Hospitals and healthcare facilities owe a duty to provide safe working environments under the Occupational Safety and Health Act (“OSHA”). OSHA also specifically requires that employers protect employees against recognized health and safety hazards. Where a hospital or healthcare facility determines its employees are reasonably likely to encounter the Ebola virus, OSHA regulations require that the employer develop a plan to protect its employees. News reports appear to indicate that the Dallas hospital that treated Duncan failed to implement an adequate safety plan, and failed to provide proper protective equipment or adequate training regarding Ebola to its employees.
Why are ‘failure to diagnose’ medical malpractice lawsuits filed?
Failure to diagnose a disease, misdiagnosis, and delayed diagnosis are common bases for medical malpractice lawsuits. These cases are normally filed when a doctor fails to identify and appropriately treat a medical condition. Healthcare providers may commit these diagnosis errors when an improper examination is performed on a patient, where there is a failure to recognize indications of a medical problem, where appropriate tests are not ordered, and where follow-up care is not provided. Currently, it is unknown whether Duncan was the victim of a healthcare provider’s diagnosis failure.
Other legal issues associated with Ebola include the disposal and handling of medical waste that may be contaminated with the virus. Medical waste, which can include gloves, clothing, and other items, may need to be incinerated after potentially coming in contact with Ebola. Many hospitals have incinerators on-site, but others may need to transport medical waste, which raises additional legal concerns.
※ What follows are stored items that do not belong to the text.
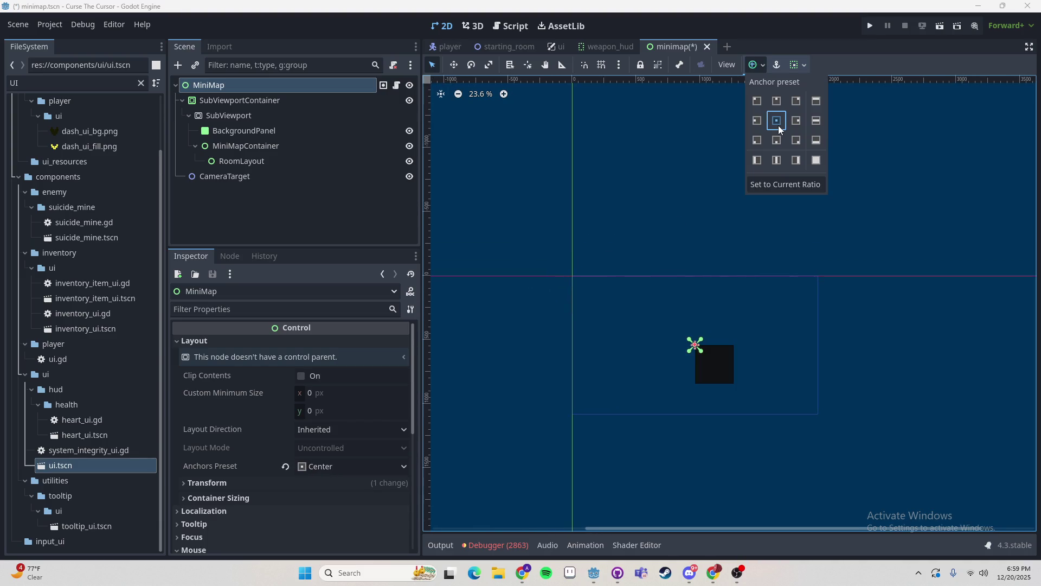
{"action": "left_click", "coordinate": [303, 104]}
{"action": "left_click", "coordinate": [325, 103]}
{"action": "left_click", "coordinate": [752, 67]}
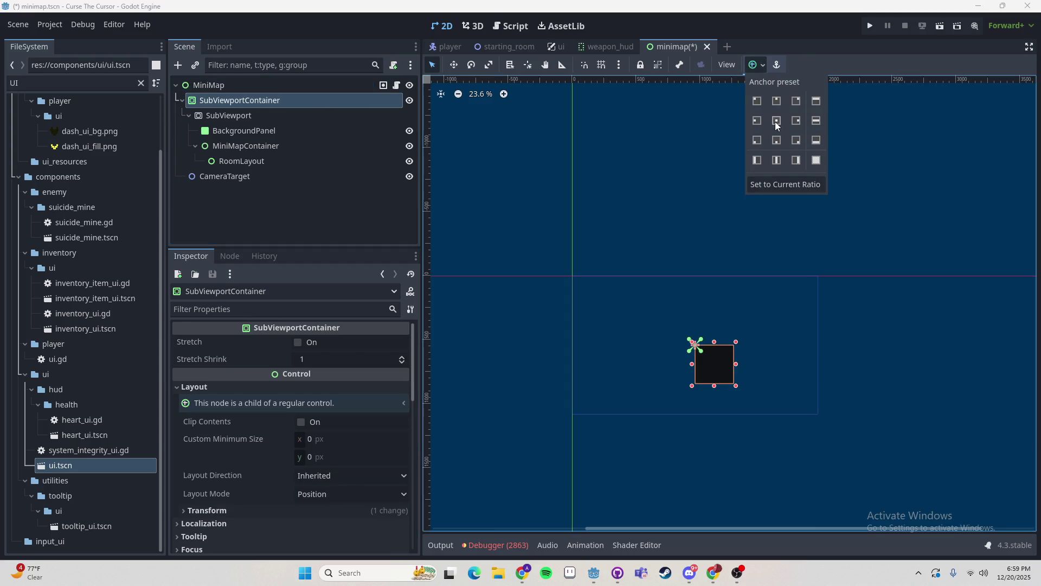
{"action": "left_click", "coordinate": [776, 120]}
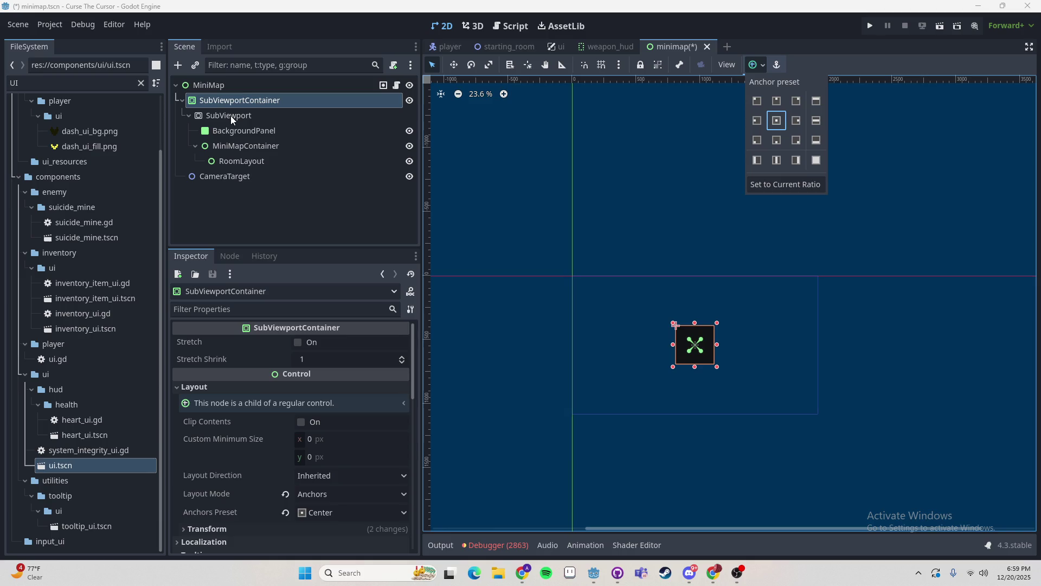
{"action": "key", "text": "ctrl+s"}
- In the ui scene, anchor the MiniMap node to the top-right corner
{"action": "left_click", "coordinate": [559, 48]}
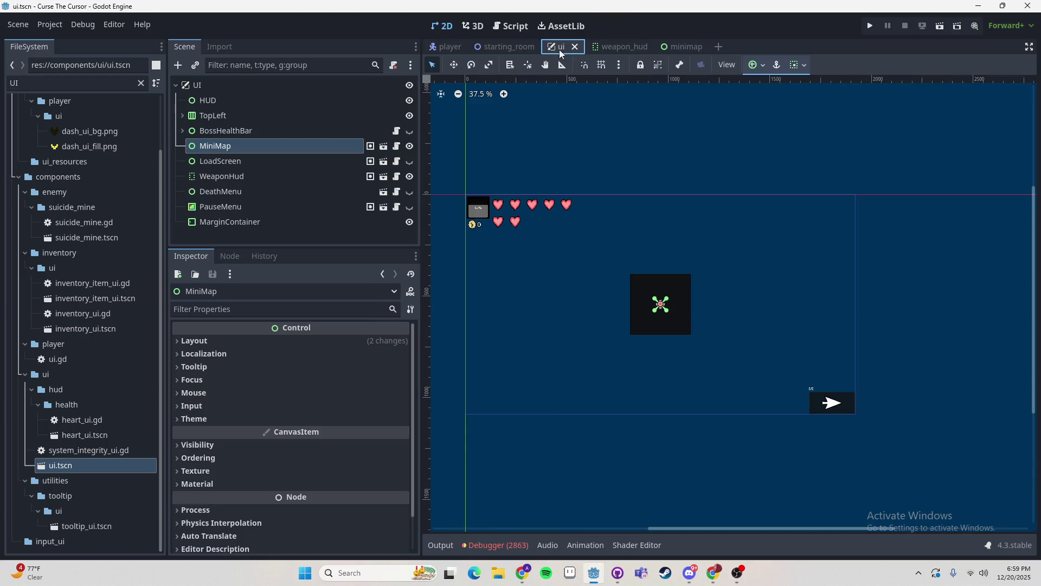
{"action": "left_click", "coordinate": [261, 144]}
Lawyers and legal scholars have indicated the Ebola outbreak may raise further issues, including:
- Ebola patient privacy protections under HIPAA
- Whether hospital patients are covered by the federal Emergency Medical Treatment and Active Labor Act, which requires some providers to stabilize patients who have an emergency medical condition before transferring them to another facility
- Obtaining consent to treat Ebola patients with an experimental drug
- A healthcare facility’s ability to require that patients undergo an Ebola test
- The ability of hospitals to forcibly quarantine unwilling Ebola patients
In light of the Ebola death in Dallas, Texas’ harsh tort reform law have also come under fire by critics who note that the laws have made it almost impossible for plaintiffs to sue Texas hospitals for medical errors committed while rendering emergency care in most circumstances. Section 74.151 of the Texas Civil Practice and Remedies Code was amended in 2003 to read, “A person who in good faith administers emergency care, including using an automated external defibrillator, is not liable in civil damages for an act performed during the emergency unless the act is wilfully or wantonly negligent.” In other words, in order for a plaintiff to recover for damages caused by a medical error, the plaintiff needs to show that hospital employees acted with wilful or wanton negligence in causing the injury. This is an exceedingly high burden to meet and makes it extremely challenging for medical malpractice plaintiffs to prevail in Texas.